# Rin Tin Tin's Girlfriend



## sandybottom (Jun 1, 2005)

Our Heidi is looking real good lately don't you think?


----------



## 11andy11 (Aug 12, 2004)

nice photos. My shepard is dropping hair like no tomorrow. Looks like your in for some shedding.


----------



## dicklaxt (Jun 2, 2005)

Great Pics and Great Dog,she is beautiful.

dick


----------



## Tucsonred (Jun 9, 2007)

They are my favorite. She's so beautiful!!


----------



## sandybottom (Jun 1, 2005)

11andy11 said:


> nice photos. My shepard is dropping hair like no tomorrow. Looks like your in for some shedding.

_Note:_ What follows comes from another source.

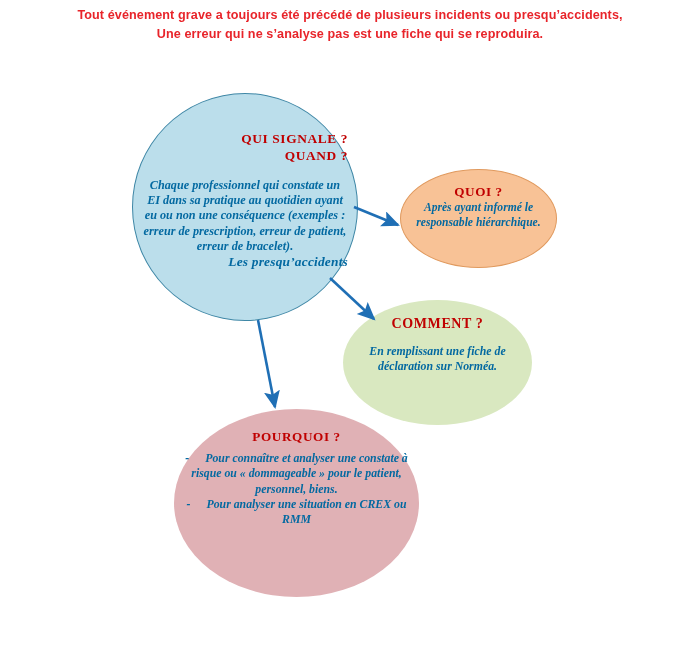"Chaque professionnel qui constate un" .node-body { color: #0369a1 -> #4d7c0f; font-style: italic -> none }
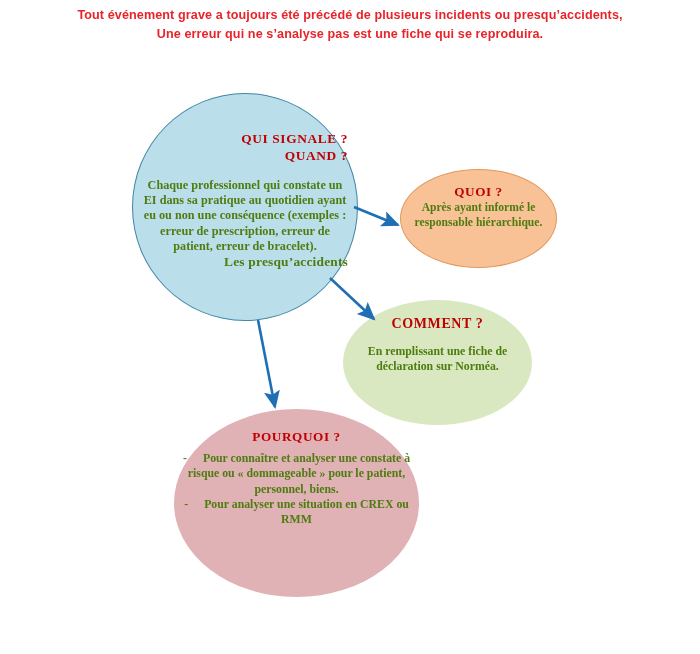"QUOI ?" div.node-title { text: QUOI -> CREX }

She lost her coat about a month ago so what you see will stay.


----------



## TexasCityDave (Mar 11, 2005)

Rin Tin Tin....now that might give a person's age away. lol. I remember Rin Tin Tin very well. Oops! Nice shots.


----------



## sandybottom (Jun 1, 2005)

TexasCityDave said:


> Rin Tin Tin....now that might give a person's age away. lol. I remember Rin Tin Tin very well. Oops! Nice shots.


My very first book when I started to learn how to read was a Rin Tin Tin book.
Man, that book would be worth a lot right now. Wish I still had it.:headknock


----------